Tym razem zapraszam na obiad.
Kotleciki z kaszy jaglanej są znakomite w tej roli ale równie dobrze smakują jako zimna przekąska następnego dnia. Znakomicie sprawdzają się również w roli wegańskiego pasztetu krojone ostrym nożem np. na kanapki.
Są bardzo smaczne, do tego wykonane bez dodatku jakiejkolwiek mąki i jaj. Nie zawierają zatem glutenu, nabiału ani żadnych nienaturalnych substancji. Przed Wami porcyjka kaszy i warzyw!
Do dzieła! 
:)



Składniki:
kasza jaglana ugotowana na sypko (2 szklanki po ugotowaniu, przepis - klik)
marchew (2 szt., można zrobić wersję pół na pół z selerem bądź pietruszką)
cebula (2 szt.)
jabłko (1 szt.)
len złocisty (1/3 szklanki)
sezam (1/2 szklanki)
słonecznik łuskany (1 szklanka)
pestki dyni (1/2 szklanki)
kmin rzymski (1/2 łyżeczki lub do smaku, można pominąć w wersji bardziej swojskiej ;))
kozieradka (mielona, 1/2 łyżeczki, nie jest niezbędna ale bardzo polecam ze względów smakowych i zdrowotnych)
kurkuma (1/3 łyżeczki, można pominąć)
sól/pieprz (do smaku)
czosnek (2-3 ząbki, lub do smaku)
olej nierafinowany dowolny (50 ml - mały kieliszek)

Panierka:
sezam
słonecznik
płatki migdałowe


Wykonanie:
Kaszę jaglaną ugotuj według przepisu
Podpraż na suchej patelni sezam (uwaga, łatwo się pali i gorzknieje!), tak samo postępuj ze słonecznikiem. Połowę podprażonego słonecznika, pestki dyni i len zmiel w wyciskarce ślimakowej albo zmiksuj dowolnym sprzętem domowym by je nieco rozdrobnić (niekoniecznie na mąkę). Marchew obierz (+ opcjonalnie, dodatkowe warzywa korzeniowe), zetrzyj na tarce bądź zmiel w wyciskarce i podpraż na patelni na półmiękko.
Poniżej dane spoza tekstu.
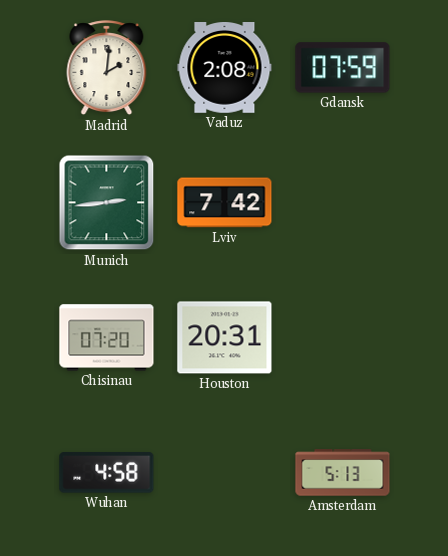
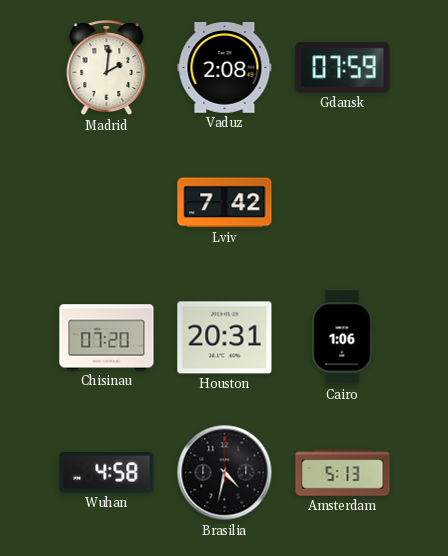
Munich: 2:44 -> none
Cairo: none -> 1:06
Brasilia: none -> 4:32
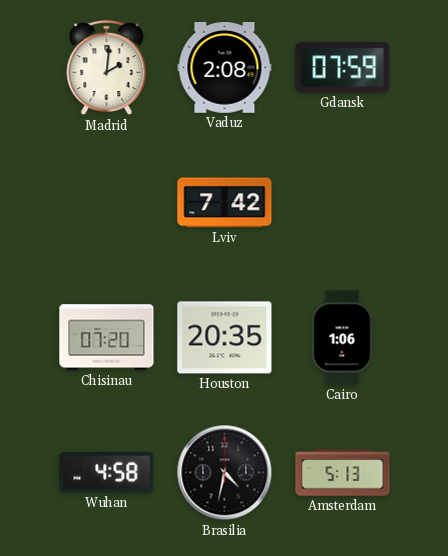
Houston: 20:31 -> 20:35
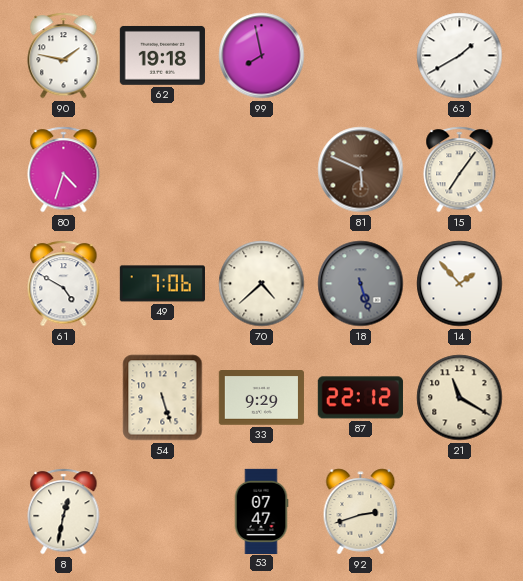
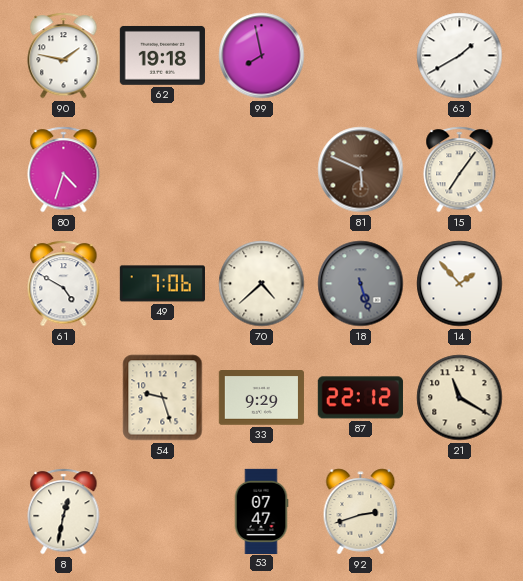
54: 5:27 -> 9:27
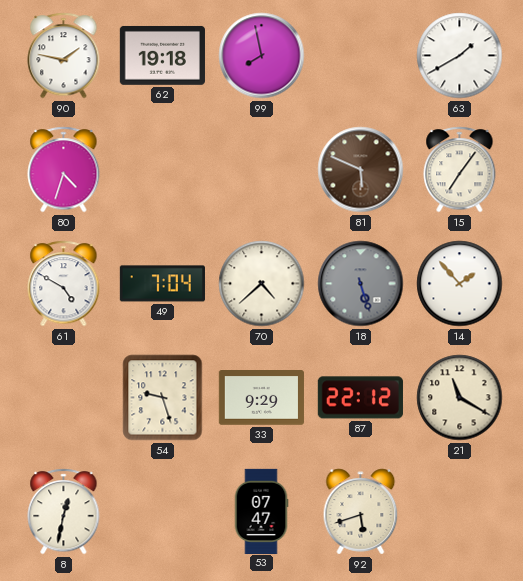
49: 7:06 -> 7:04
92: 2:42 -> 5:42
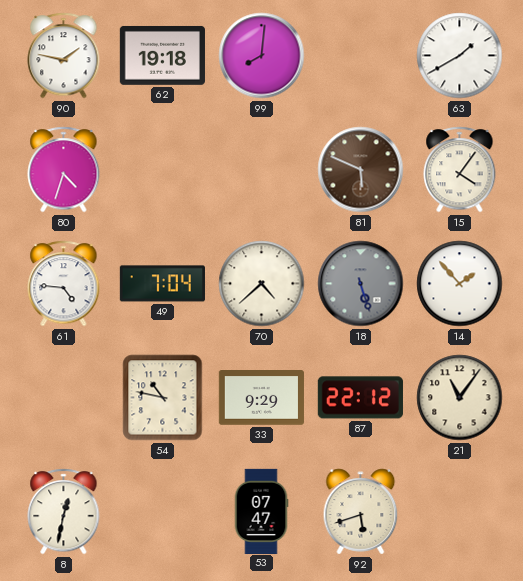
99: 7:58 -> 8:01
15: 7:06 -> 4:06
61: 4:50 -> 4:46
54: 9:27 -> 10:47
21: 11:20 -> 11:06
Cebulę obierz, pokrój w bardzo drobną kosteczkę i podduś w niewielkiej ilości oleju. Teraz do miski wrzuć 2 szklanki ugotowanej kaszy, marchew i cebulę, dodaj zmielone pestki oraz len i porządnie wymieszaj całość. Obierz jabłko, wydrąż gniazda nasienne i zmiksuj na papkę. Dodaj do masy wraz olejem ponownie wymieszaj. Użyj stopki miksującej i zmiel nie więcej niż 1/5 masy dzięki czemu uzyskasz bardziej zwartą masę kotletów a jednocześnie zachowasz ziarnistą strukturę ingrediencji. Wymieszaj całość dorzucając sól i pieprz do smaku, zmiażdżony czosnek, kozieradkę i kumin (opcjonalnie), oraz pozostały podprażony słonecznik w całości. Teraz, po wymieszaniu i ocenie "stopnia słoności" możesz przejść do lepienia kotlecików lekko natłuszczonymi olejem dłońmi i panierowania ich. Część w sezamie, część w płatkach migdałów, część w słoneczniku. Znakomicie udają się również w wersji bez panierki. Wyłóż blaszkę lub ruszt papierem do pieczenia lekko nasmarowanym olejem, ułóż nań kotleciki i zapiekaj w piekarniku w temperaturze 180 stopni. Czas pieczenia zależy od Twoich preferencji co do chrupkości kotlecików (u nas ok. 1 godziny! ;) ). Można je również w trakcie odwrócić na drugą stronę.

Podawać z  sosami:
*chrzanowy (tarty chrzan, cytryna, sól, słód z agawy, "śmietana roślinna" (np słonecznikowa -> bury odcień, migdałowa -> odcień kremowy) zrobiona z miksowanych ziaren z dodatkiem wody
*ostry dyniowy z mango i skórką pomarańczy (plaster dyni duszonej, plaster mango, wąski paseczek eko skórki pomarańczowej, czosnek, słód z agawy, chili, sól)
*pomidorowy banalny genialny - idealny nie tylko dla dzieci (przepis - klik).



Gotowe!
:)
Smacznego!
Ciao!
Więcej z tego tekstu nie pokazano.